The Inception of a life long interest in urban agriculture
discovering the park, the potential, and the progress of River rouge park
March 2018
I moved to the westside of Detroit after my mothers Divorce back in 2009. We bought a house on the corner of Tireman past Southfield freeway towards Evergreen road. I transferred high schools my senior year and had the pleasure of attending Vista Meadows Academy (VMA) High School. When I was at Consortium College Preparatory (CCP) High School from 2010-2013, I always enjoyed visiting the River Rouge Park Baseball Diamond for our season games. I never realized how close I had moved to it. When I started attending VMA, my mother worked on the opposite end of town so most days I had to take the bus home. I would catch route 47 - Tireman all the way home. the last stop was near the baseball diamond which was across from my new high school. When I would get on the bus I would always enjoy the green grass and the volume of trees I saw on the park. While at VMA I co-founded a 4-H club that would allow me to involve myself and my small community in urban gardening. Through our school, we found a volunteering opportunity at a barn called Rouge Barn located on Plymouth. The barn use to be an old police station that was remodeled into a barn and currently sits on the outskirts of the park.
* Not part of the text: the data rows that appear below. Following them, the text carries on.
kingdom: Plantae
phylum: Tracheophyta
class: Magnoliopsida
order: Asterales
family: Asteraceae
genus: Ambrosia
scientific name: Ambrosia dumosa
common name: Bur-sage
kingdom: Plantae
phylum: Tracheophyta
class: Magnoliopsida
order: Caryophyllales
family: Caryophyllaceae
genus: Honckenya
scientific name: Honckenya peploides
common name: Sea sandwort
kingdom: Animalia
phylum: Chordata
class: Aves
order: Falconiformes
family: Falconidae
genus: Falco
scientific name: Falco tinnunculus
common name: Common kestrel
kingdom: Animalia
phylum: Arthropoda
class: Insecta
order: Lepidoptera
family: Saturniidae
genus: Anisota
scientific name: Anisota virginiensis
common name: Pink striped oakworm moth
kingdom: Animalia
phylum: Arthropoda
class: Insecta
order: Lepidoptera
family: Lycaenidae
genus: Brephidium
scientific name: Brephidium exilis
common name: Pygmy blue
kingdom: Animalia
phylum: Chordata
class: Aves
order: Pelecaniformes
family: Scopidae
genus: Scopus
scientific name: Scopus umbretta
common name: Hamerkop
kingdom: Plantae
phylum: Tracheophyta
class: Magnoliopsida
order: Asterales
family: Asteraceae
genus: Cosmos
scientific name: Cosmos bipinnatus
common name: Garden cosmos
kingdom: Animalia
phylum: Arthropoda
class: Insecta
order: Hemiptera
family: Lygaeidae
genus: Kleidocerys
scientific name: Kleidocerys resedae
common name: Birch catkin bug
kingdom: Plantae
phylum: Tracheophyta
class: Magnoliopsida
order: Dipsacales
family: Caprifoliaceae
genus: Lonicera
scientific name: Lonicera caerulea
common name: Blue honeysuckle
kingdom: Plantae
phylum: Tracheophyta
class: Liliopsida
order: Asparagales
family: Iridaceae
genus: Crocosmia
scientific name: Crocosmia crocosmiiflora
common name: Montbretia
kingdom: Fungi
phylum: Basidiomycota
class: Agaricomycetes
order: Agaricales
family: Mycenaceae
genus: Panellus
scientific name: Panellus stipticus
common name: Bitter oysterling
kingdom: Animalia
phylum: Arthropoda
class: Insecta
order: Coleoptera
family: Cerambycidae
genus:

While volunteering there, I was able to connect with some of the founding members of D-Town Farms which is now considered the largest urban farm in Detroit. I started doing some research when I turned 17 on the potential of turning all 1,184 acres of land into a community led farm with a wide range farmer's market. Whenever I had a break in college, I would do more research and compile more data to explore the possibility of implementation and the costs to the community and the land itself. I've presented this research at a national level and received a 3rd place award for my business idea in 2016. This year, I will be presenting new findings and developments on the project at another national conference in North Carolina in hopes to place higher. I will also be presenting my research at the University's Undergraduate Research and Arts Forum at Michigan State.